V. Jérôme (Commentaire sur Ézéchiel, VI)
Dans l’Évangile dit selon les hébreux que les nazaréens lisent habituellement, on tient pour coupable d’un des plus grands crimes celui qui aura contristé l’esprit de son frère.
Mon analyse :
Au-delà du rapport à Ézéchiel, cette notion est proche de Matthieu où le respect de la communauté est essentiel. C’est l’idée vétérotestamentaire de l’amour du prochain.
VI. Jérôme (Les hommes illustres, II)
L’Évangile qu’on appelle selon les hébreux, que j’ai récemment traduit en grec et en latin et qu’Adamantius cite souvent lui aussi, rapporte également, après la résurrection du Sauveur : Quand le Seigneur eut donné le linceul au serviteur du prêtre, il alla vers Jacques et lui apparut. Jacques avait en effet juré qu’il ne mangerait plus de pain depuis l’heure où il avait bu la coupe du Seigneur jusqu’à ce qu’il le voit ressuscité de ceux qui dorment. Et il reprend peu après : « Apportez, dit le Seigneur, une table et du pain. » Et suit aussitôt : Il prit le pain, le bénit, le rompit et le donna à Jacques le Juste en disant : « Mon frère ; mange ton pain, puisque le Fils de l’homme est ressuscité de ceux qui dorment. »
Mon analyse :
Là aussi, il est difficile de ne pas voir des convergences entre ce texte et l’Évangile de Thomas, notamment dans son logion 12, qui lui aussi attribue une place centrale à Jacques le Juste. C’est étonnant car jacques, le frère de Jésus n’était pas disciple.
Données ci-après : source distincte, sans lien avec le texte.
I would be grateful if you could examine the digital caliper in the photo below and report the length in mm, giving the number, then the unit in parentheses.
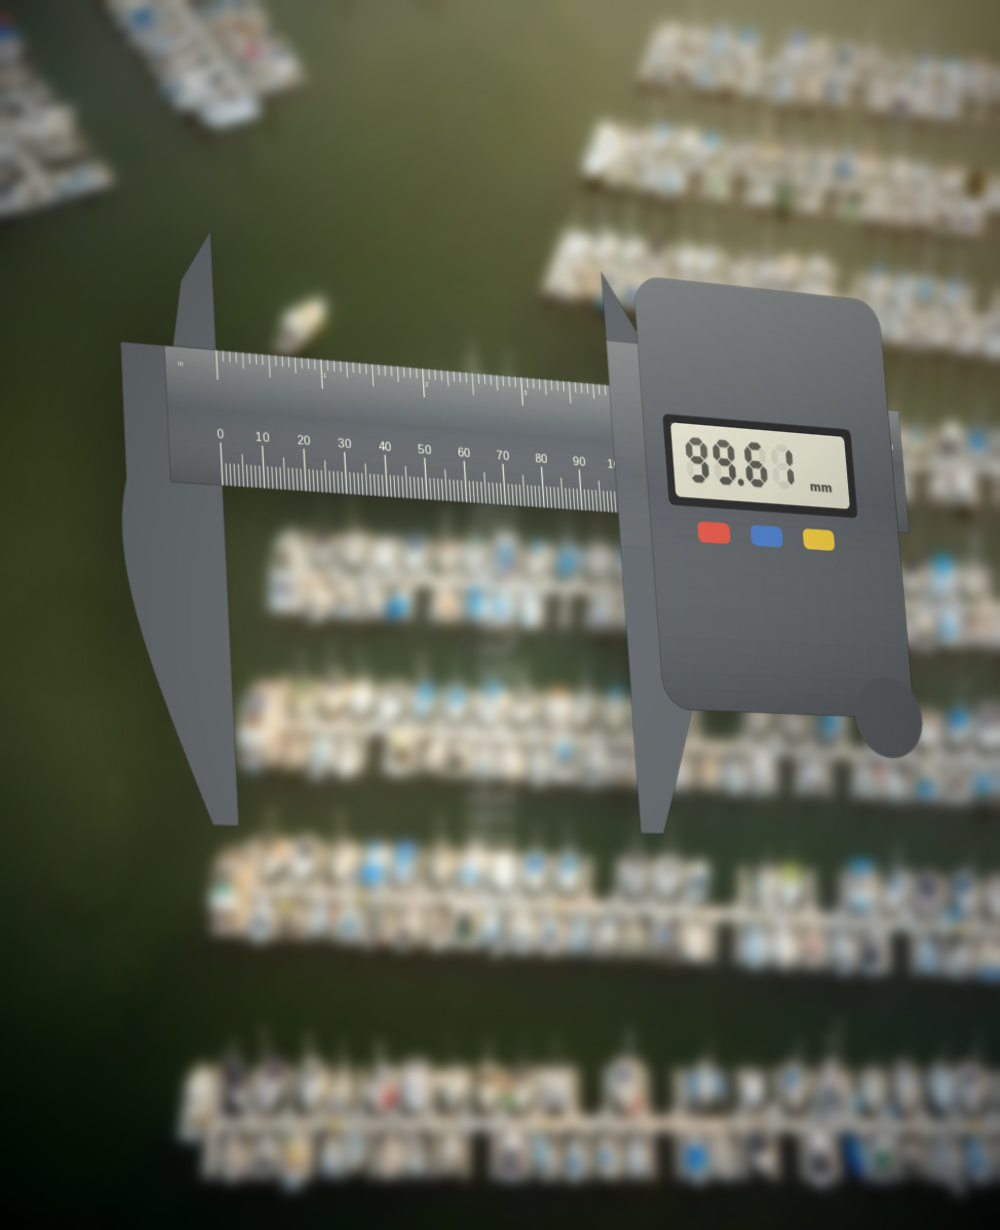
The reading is 99.61 (mm)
VII. Didyme l’aveugle (Commentaire sur les Psaumes)
Dans l’Évangile de Luc, il semble que Matthieu soit nommé Lévi. En fait ce n’est pas lui, mais celui qui a été installé à la place de Judas, Matthias, et Lévi qui sont le même, avec deux noms. Cela apparaît clairement dans l’Évangile des hébreux.
Mon analyse :
Cette partie finale n’appelle pas de commentaire particulier.